See the .trustify.json reference for the on-disk schema.

ConfigError

Raised when a .trustify.json is malformed (wrong type for a known key, conflicting project.cfg + workspace.projects, missing dependency, etc.). Subclass of Exception.

TrustifyParseError

Raised by the schema parser on syntactic / structural errors in a .data file. Carries file_name, line, col, end_line, end_col, token, attr_name, kind for callers that want to report editor-friendly diagnostics. check() catches this and folds it into the returned CheckResult.message.

SourceRange

Frozen 4-tuple (start_line, start_char, end_line, end_char) attached to parsed nodes by TRUSTStream. Used by the LSP to map pydantic model fields back to source positions.

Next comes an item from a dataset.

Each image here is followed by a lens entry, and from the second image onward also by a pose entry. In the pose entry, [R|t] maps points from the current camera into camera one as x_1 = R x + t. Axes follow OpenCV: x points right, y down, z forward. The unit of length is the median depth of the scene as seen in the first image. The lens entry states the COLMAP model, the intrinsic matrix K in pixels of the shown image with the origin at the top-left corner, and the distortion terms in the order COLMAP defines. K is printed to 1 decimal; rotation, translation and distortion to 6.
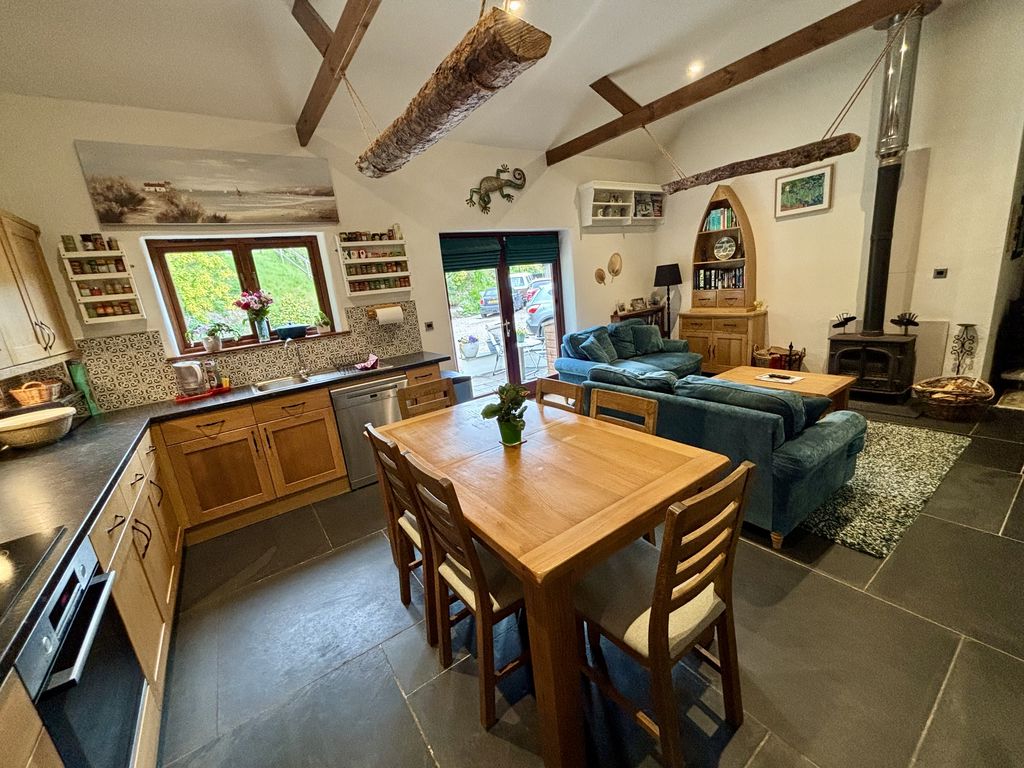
lens RADIAL K [[414.5, 0, 510.2], [0, 414.5, 380.9], [0, 0, 1]] dist [-0.002826, -0.000213]
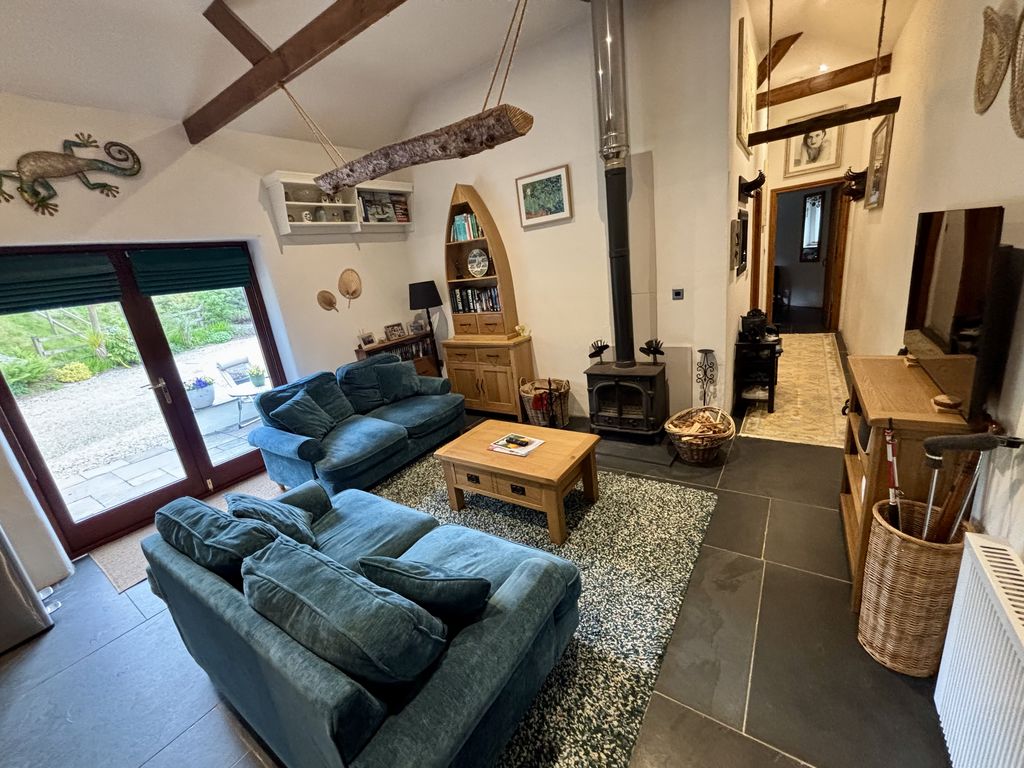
lens RADIAL K [[414.5, 0, 516.9], [0, 414.5, 380.2], [0, 0, 1]] dist [-0.002826, -0.000213]
pose [[0.934175, -0.112292, 0.338685, 0.297204], [0.112002, 0.993497, 0.020468, -0.100377], [-0.338781, 0.018813, 0.940677, 0.212289]]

Low-level parser primitives

These are the entry points the generated schema uses internally. Most callers don't need them — load_dataset and check are the right level of abstraction. Documented here because they're part of the public surface.

Dataset_Parser

Root parser class. Every generated schema's Dataset class subclasses this. Dataset_Parser.ReadFromTokens(stream) is the entry-point parse call.

TRUSTParser

Tokenizer for TRUST .data text. parser.tokenize(text) populates its token lists; pair with TRUSTStream for parser-friendly consumption.

TRUSTStream

Wraps a TRUSTParser's token list with the bookkeeping the schema parsers expect (current position, source-range tracking, error context).